Titus grunted at me and wrinkled his nose as the people in the room next door decided to start a bout of noisy morning sex that shook the entire wall behind the bed.

“You don’t have friends, any other relatives, no one that can give you a place to hide out while we figure out to handle Roark? The state attorney general is going to think you skipped out on WITSEC. You’re going to be a fugitive until we catch him and put this all to rights and until I can hand over the proof that he’s dirty to the right people.”

I let my head fall back until it thunked against the door. “Tell the feds I’ll still testify; I just don’t want to be in protective custody anymore. They did that for Bax and Race. Besides him being dirty, he slept with me and broke protocol. Why do I have to prove I’m on the up-and-up?” I could see the answer in his eyes. They would believe the best of Conner because he had a respectable job even if he had used it to break the law, and I was just some girl that kept making bad choices.

“Bax and Race weren’t involved in a murder-for-hire plot with Novak and his goons.”

I cringed involuntarily. “No, but they were involved in his other criminal enterprises. I’m still going to hold up my end of the deal, I’m just going to do it here.”

“That’s not safe. I saw the texts on his phone. Roark isn’t done with his rampage and he’s unhinged. He furious about something and it’s driving him to do what he’s doing.

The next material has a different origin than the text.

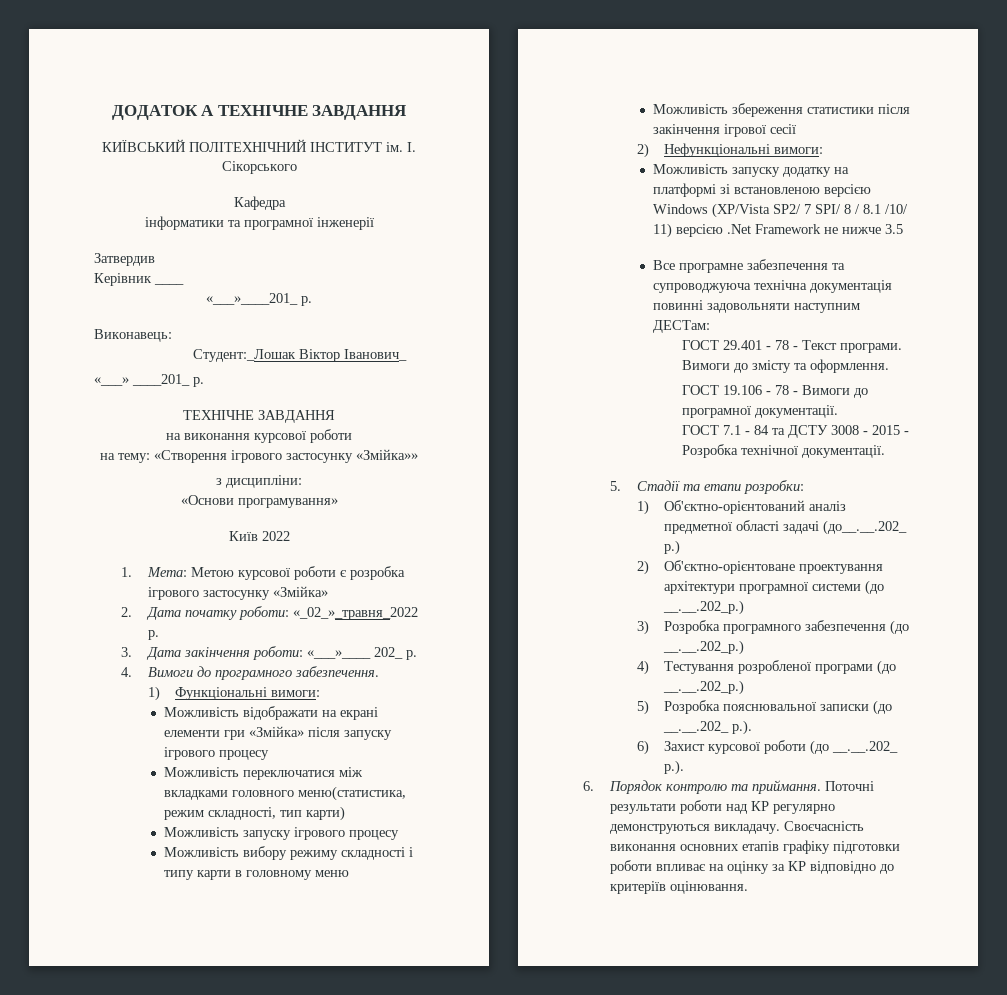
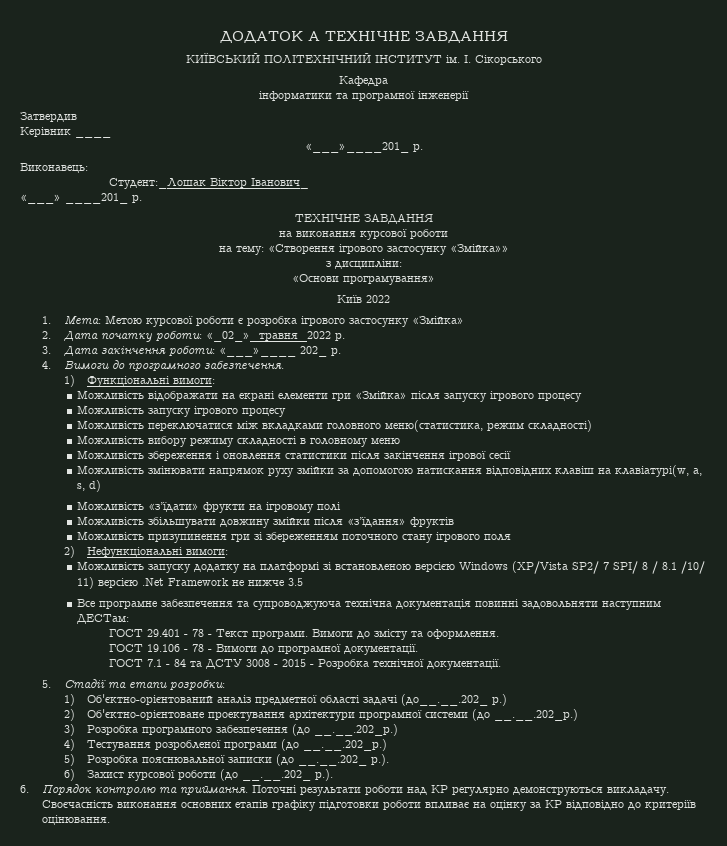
(270, 755) none -> [77,405,287,417] // Можливість запуску ігрового процесу
[208,806,346,821] [164,827,400,840] складності, тип карти) // Можливість запуску ігрового процесу -> [528,420,593,432] складності)
[409,847,414,857] [164,870,232,880] і типу карти -> (298, 441) none
(804, 110) none -> [216,451,282,460] і оновлення
(797, 129) none -> [77,465,703,477] [77,480,102,492] [77,501,342,513] [77,516,455,528] [77,531,512,543] // Можливість змінювати напрямок руху змійки за допомогою натискання відповідних клавіш на клавіатурі(w, a, s, d) // Можливість «з’їдати» фрукти на ігровому полі // Можливість збільшувати довжину змійки після «з’їдання» фруктів // Можливість призупинення гри зі збереженням поточного стану ігрового поля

He wants the Point to fall and he’s going after everyone involved in holding it up after Novak went down. I’m sure he realizes you’re the one that turned him in and took the evidence needed to nail him. Things are going to be really bad for you.”

I laughed drily and lifted an eyebrow at him. I wished I had the nerve to walk up to him and wrap him up in a hug. I think we both really could have used one. “Things are always really bad for me. I had a few minutes of peace when I was pretending to be someone else and her skin never quite fit right. This is what my life looks like, Detective.”